- What to do -
In the article on congestion at US ports below, how many containerships were waiting at anchorage in San Pedro Bay as of Thursday?

++++ Document excerpt

Several major ports in the US have become overrun with containers and anchored containerships amid disruption caused by Covid-19 and high consumer demand.

As of Thursday, 73 containerships waited at anchorage in California's San Pedro Bay for berths at the ports of Los Angeles and Long Beach.

Meanwhile, the Port of Savannah had 28 ships waiting for slots to offload boxes, according to port data.

Anchorage statistics at the ports of Seattle and Charleston were not immediately available, but disclosed container volumes indicated that their facilities were extremely busy.

At the Port of Seattle, this year's container volume has already reached 2.8m teu to the end of September, surpassing last year's total of 2.4m teu.

Meanwhile, volumes at the Port of Charleston have totalled just over 2m teu for the same period, putting it on pace to overtake last year's volume of 2.31m teu by more than 380,000 teu.

The waiting game

"Everything is full," Maersk spokesman Thomas Boyd told TradeWinds.

"Every port has some waiting times. It's just the way it is with these extraordinary volumes."

He said Maersk has as many as seven containerships waiting about seven days in San Pedro Bay at any given time. The average waiting time at Port of Chareleston is eight days.

++++++++
++++ Records supplied

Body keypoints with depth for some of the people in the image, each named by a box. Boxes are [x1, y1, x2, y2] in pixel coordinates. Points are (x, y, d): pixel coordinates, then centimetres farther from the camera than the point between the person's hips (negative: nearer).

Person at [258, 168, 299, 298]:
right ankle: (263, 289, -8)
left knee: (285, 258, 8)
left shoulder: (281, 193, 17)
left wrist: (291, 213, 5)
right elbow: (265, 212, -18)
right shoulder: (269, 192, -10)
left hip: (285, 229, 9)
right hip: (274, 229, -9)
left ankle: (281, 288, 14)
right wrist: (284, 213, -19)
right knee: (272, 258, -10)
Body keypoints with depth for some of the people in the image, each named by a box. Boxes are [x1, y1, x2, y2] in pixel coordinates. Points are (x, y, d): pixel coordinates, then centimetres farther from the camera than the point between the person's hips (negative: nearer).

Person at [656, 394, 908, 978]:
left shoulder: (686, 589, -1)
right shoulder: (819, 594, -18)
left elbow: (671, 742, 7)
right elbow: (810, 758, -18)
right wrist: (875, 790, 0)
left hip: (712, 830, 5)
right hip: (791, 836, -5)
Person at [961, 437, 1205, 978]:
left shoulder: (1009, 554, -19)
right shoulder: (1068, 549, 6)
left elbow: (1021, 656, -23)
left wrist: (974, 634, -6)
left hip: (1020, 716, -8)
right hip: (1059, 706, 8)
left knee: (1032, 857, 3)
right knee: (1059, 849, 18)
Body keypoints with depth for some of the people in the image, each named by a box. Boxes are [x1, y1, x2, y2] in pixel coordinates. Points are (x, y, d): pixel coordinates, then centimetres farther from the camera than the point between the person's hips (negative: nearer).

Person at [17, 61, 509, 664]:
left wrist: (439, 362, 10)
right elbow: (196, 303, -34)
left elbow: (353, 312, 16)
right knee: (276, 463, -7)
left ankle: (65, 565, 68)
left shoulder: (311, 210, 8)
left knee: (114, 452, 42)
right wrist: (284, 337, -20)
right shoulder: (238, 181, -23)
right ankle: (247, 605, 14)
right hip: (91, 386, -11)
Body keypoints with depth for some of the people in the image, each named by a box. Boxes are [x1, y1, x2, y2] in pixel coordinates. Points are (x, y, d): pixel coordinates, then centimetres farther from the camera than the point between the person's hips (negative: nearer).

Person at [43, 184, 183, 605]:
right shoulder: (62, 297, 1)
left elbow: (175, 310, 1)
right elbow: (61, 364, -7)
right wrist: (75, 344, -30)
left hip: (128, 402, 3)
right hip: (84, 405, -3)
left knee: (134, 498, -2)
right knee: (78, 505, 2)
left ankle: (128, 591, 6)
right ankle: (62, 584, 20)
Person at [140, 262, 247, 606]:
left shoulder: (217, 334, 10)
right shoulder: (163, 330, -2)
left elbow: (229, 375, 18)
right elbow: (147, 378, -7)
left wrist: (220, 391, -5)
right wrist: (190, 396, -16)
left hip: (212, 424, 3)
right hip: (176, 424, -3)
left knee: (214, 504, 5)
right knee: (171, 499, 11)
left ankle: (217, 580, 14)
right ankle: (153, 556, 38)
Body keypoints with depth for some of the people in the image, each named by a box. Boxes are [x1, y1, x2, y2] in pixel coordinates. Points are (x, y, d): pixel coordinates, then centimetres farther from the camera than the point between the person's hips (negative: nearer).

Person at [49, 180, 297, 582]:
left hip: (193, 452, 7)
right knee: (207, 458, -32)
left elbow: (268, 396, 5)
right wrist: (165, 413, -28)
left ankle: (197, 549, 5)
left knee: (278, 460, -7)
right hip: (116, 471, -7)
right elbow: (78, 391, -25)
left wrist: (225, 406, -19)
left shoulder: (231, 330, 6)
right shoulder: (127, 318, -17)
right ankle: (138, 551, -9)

++++++++

- Task solution -
73 containerships.